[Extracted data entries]
****************

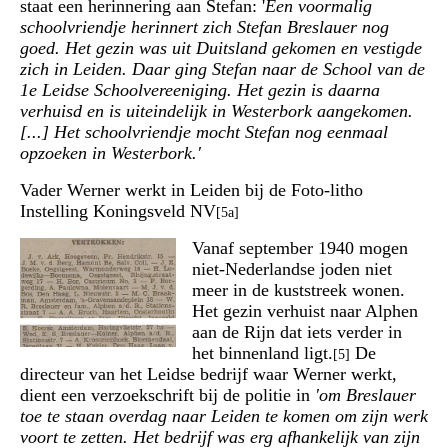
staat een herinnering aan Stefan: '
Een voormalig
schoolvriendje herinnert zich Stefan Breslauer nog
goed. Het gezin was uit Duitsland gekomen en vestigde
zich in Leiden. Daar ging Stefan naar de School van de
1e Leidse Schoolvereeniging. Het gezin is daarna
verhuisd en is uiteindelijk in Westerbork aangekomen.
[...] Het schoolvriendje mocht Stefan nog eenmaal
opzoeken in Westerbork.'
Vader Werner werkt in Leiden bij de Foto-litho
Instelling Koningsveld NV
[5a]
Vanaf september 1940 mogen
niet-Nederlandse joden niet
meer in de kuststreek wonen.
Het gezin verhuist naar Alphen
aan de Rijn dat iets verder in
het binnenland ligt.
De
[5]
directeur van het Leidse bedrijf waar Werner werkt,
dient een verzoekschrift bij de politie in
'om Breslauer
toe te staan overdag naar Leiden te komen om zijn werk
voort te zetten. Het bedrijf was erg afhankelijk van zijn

****************

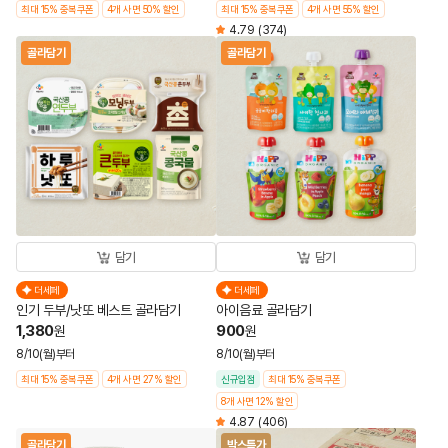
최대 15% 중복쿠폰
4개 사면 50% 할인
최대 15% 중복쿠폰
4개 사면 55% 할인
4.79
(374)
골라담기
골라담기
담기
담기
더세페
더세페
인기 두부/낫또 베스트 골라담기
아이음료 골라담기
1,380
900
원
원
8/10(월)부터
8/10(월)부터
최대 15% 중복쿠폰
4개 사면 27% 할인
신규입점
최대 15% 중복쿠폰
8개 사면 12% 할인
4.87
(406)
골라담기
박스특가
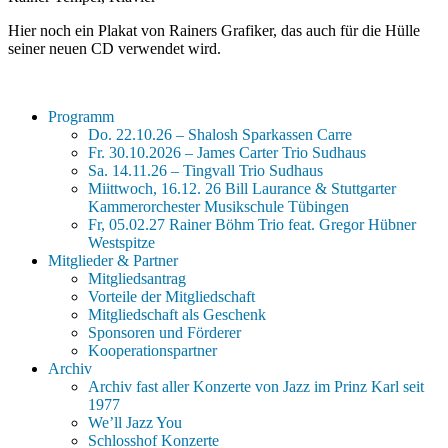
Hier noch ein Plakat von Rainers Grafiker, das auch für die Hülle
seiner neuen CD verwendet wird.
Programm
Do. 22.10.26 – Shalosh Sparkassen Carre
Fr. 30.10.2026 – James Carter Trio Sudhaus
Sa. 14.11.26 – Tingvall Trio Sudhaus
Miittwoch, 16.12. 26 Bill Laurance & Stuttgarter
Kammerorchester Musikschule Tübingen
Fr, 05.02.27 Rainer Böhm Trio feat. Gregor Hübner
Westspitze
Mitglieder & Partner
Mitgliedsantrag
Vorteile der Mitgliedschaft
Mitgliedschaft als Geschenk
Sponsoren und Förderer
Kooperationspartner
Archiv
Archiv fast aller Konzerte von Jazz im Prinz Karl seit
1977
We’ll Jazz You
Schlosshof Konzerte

****************

Output the lines between the line containing "staat een herinnering aan Stefan: '" and the line containing "opzoeken in Westerbork.'", inclusive, as a numbered list with blank lines omitted.

_Written response_
1. staat een herinnering aan Stefan: '
2. Een voormalig
3. schoolvriendje herinnert zich Stefan Breslauer nog
4. goed. Het gezin was uit Duitsland gekomen en vestigde
5. zich in Leiden. Daar ging Stefan naar de School van de
6. 1e Leidse Schoolvereeniging. Het gezin is daarna
7. verhuisd en is uiteindelijk in Westerbork aangekomen.
8. [...] Het schoolvriendje mocht Stefan nog eenmaal
9. opzoeken in Westerbork.'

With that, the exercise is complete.